2026 Ones to Watch - Industry Leaders: Jason Pancoast, Envicon Group
Chief Executive Officer
Envicon Group
“Jason Pancoast has spent 20+ years turning contaminated sites into productive NY/NJ real estate. A multi-state licensed PE, he leads Envicon’s technical execution on complex brownfield and infrastructure projects while integrating an LLM to develop tech-enabled solutions unique to competitors and tailored to clients. His commitment to local hiring and inclusive teaming sets a growth standard.”
How do you inspire, motivate, or mentor others within your organization?
I hire from the communities we serve and give people real responsibility early. Every engineer on my team works directly with regulators, clients, and contractors from day one. I do not believe in years of busywork before someone earns a seat at the table. I also partner with small and diverse firms on every pursuit I can, because the industry gets stronger when more people have access to meaningful project roles. Mentoring is showing someone what the work actually looks like, then trusting them to do it.

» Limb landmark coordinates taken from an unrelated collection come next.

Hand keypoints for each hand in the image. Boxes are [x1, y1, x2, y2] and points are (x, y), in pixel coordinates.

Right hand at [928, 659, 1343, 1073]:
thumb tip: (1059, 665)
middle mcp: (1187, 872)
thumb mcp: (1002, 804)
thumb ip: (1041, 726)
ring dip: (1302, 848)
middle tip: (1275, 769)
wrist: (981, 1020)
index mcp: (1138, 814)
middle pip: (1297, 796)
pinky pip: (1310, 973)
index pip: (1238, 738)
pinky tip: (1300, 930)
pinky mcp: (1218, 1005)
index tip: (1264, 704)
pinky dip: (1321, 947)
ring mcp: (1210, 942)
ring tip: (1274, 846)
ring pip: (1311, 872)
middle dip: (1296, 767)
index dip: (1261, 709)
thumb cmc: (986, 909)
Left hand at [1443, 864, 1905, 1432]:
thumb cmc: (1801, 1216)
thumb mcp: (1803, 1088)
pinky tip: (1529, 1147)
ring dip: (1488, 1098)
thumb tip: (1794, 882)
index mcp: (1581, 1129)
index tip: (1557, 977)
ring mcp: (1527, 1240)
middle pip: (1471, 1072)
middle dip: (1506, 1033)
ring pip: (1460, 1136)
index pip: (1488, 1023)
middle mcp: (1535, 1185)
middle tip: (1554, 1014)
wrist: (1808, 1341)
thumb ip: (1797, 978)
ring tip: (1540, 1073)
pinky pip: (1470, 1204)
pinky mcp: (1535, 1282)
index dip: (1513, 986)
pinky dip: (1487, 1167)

What book, podcast, or app has most influenced your approach to leadership?
Rework, by Jason Fried and David Heinemeier Hansson.
What is one major challenge you’ve overcome as a leader, and what did it teach you?
Building an engineering firm that competes with companies ten times our size. Early on I had the technical credentials but no playbook for running a business. I learned to treat overhead the way I treat site risk: measure it, control it, and never let it grow unchecked. Staying lean forced us to adopt technology before our competitors did, and it kept our principals on every project instead of behind desks. The lesson that stuck: discipline in operations creates freedom in execution. We move faster because we run tighter.
What recent accomplishment or initiative are you most proud of, and what impact did it have on your firm, clients, or community?
Leading environmental remediation on Riverside Park South Phase 6 for NYC Parks, one of the first projects subject to the city’s CEQR process. We transformed a former Penn Central railyard on Manhattan’s Upper West Side into public parkland with athletic fields, courts, and open space. My team managed 13,000 cubic yards of contaminated soil, installed engineered cap systems, and maintained public access throughout construction. Navigating that regulatory framework early gave Envicon firsthand fluency in a process that will now touch every major development in the city.
What advice would you share with emerging professionals striving to become future leaders in commercial real estate?
Learn what happens below grade. Every transaction, every redevelopment, every rezoning touches environmental conditions that can stall a deal or sink a budget. The professionals who understand site risk at a technical level will always have an edge over those who treat it as a checkbox. Get on a site. Read a Phase I. Understand what regulators need and why. The future of commercial real estate in this region depends on unlocking brownfield sites that others walk away from, and that requires people willing to get into the details.
What daily habit or routine helps you stay focused or motivated as a leader?
First hour: Gratitude journal, plan the day, and call field team members 1 by 1.
Who has had the greatest impact on your career or leadership journey?
My parents, both were hardworking small business owners in North Caldwell, NJ.